Barbara Rosenthal - Education and Early Career

Education and Early Career

At age eleven, Rosenthal was a weekly columnist for her town newspaper, The Franklin Square Bulletin.

Rosenthal attended the Brooklyn Museum Art School, studying figure drawing and painting taught by Isaac Soyer, in 1962-64; the Art Students' League, for figure drawing and painting, NYC, in 1964-66; New York University, for Art History, NYC, in 1966. She attended Carnegie-Mellon University and while there was editor of the literary-art magazine, Patterns, as a sophomore and once again as a senior.
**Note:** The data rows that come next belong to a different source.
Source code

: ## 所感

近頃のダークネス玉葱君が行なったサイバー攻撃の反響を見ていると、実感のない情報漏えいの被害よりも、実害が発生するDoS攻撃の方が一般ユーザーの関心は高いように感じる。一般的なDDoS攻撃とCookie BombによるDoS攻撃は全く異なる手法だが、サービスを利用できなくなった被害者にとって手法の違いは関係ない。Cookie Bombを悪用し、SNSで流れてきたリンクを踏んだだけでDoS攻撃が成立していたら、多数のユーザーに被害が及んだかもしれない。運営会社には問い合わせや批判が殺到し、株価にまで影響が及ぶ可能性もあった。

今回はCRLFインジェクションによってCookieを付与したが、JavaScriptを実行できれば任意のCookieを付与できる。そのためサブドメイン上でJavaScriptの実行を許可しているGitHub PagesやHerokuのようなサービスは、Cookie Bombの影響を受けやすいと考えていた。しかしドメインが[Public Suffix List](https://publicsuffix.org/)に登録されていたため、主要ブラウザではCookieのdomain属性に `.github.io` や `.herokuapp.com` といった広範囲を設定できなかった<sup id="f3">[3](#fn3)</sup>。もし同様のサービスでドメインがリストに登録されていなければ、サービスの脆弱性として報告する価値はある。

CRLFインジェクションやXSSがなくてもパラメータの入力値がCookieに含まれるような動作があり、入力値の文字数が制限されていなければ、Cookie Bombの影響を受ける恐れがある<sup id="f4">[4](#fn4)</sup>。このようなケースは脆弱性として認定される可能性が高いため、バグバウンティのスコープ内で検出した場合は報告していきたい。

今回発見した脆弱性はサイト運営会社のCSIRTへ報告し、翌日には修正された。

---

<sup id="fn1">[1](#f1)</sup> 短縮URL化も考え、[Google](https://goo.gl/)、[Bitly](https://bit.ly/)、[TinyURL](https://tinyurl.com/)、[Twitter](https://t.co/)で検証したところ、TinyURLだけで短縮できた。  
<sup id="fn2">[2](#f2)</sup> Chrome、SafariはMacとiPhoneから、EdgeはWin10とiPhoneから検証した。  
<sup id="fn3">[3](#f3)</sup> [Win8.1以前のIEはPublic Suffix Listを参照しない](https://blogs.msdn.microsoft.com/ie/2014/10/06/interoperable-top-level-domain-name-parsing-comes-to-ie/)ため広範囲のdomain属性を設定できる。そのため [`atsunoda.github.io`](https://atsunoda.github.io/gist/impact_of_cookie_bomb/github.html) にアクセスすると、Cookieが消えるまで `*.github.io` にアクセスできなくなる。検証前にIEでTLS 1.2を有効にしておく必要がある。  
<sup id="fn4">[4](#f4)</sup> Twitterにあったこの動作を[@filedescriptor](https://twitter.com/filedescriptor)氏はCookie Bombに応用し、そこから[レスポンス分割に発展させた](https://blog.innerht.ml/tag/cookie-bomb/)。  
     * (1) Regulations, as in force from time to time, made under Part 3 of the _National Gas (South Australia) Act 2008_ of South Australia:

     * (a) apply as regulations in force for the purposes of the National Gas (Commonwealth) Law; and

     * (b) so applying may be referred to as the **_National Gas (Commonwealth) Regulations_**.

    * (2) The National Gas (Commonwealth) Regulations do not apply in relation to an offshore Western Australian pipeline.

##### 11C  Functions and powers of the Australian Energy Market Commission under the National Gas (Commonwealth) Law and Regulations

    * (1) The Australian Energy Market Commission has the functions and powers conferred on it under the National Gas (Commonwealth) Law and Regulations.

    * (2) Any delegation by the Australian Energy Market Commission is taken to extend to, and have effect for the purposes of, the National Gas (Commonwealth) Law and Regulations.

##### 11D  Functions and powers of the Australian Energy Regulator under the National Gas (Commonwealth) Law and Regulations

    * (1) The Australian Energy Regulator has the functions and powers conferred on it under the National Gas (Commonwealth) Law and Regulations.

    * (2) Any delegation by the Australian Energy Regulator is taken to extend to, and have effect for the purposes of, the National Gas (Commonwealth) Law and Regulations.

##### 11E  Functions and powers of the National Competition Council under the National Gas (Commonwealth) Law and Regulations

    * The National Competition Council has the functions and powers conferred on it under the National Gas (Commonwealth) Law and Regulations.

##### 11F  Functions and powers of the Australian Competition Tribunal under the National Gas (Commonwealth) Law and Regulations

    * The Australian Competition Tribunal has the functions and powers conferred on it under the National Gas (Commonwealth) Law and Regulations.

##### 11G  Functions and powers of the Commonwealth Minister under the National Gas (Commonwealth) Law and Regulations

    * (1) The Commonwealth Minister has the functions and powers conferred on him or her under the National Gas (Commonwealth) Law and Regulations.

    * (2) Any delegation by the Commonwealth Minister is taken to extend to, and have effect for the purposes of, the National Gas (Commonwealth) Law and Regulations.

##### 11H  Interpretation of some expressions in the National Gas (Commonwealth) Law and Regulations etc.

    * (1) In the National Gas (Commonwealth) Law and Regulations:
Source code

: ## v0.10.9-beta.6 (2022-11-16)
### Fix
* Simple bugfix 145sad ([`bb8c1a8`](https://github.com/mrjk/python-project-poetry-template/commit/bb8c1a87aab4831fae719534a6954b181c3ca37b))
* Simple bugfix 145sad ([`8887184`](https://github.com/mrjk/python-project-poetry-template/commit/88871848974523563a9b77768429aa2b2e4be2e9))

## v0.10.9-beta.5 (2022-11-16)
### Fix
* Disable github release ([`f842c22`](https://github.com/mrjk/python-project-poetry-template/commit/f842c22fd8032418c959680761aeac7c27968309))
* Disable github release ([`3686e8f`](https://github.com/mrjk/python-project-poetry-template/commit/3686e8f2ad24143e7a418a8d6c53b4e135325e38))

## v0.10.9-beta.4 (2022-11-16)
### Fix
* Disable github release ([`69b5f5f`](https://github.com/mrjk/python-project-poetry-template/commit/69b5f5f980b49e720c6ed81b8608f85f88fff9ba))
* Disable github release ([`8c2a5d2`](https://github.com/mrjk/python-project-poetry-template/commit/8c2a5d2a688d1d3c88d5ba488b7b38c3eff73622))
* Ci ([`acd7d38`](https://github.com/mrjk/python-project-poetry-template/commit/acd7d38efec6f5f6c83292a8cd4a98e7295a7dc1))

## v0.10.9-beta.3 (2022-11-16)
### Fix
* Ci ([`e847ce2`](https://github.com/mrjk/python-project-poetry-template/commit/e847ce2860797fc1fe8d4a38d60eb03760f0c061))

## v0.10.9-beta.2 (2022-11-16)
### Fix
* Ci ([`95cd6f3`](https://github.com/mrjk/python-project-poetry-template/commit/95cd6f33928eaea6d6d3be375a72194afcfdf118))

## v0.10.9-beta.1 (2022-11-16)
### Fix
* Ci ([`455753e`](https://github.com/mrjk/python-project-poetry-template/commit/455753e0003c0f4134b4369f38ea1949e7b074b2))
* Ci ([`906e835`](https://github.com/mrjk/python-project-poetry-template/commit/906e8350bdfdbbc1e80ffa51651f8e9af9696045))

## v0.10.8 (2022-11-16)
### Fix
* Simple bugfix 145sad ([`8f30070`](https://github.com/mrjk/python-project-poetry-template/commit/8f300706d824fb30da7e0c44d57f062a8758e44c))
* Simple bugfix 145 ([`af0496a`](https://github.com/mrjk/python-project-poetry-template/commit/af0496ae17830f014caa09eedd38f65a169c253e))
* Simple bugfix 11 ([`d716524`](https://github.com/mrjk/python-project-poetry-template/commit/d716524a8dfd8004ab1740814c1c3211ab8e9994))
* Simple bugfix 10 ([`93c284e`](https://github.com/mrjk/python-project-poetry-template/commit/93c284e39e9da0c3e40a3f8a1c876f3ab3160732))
She spent her junior year at Temple University/Tyler School of Art in Rome, Italy, studying art and art history, in 1968-69; and received her BFA in painting from Carnegie-Mellon in 1970. She attended The City University of New York/City College, for education and psychology in 1970-71; Seattle Pacific College, for media and education of the gifted in 1972-73; and received her MFA in painting at The City University of New York/Queens College in 1975.

During her years as an art student and teacher, Rosenthal supplemented her earnings as an assembly-line-painting artist; as a photojournalist stringer for The Village Voice, The East Village Eye, and The New York Post; and as a go-go dancer at clubs including the famed Metropole Cafe and Club Mardi Gras in Times Square, New York City. From 1972-4, she taught printmaking and was director, set designer and lighting technician for several performances at the Lakeside School, a private high school in Seattle, Washington.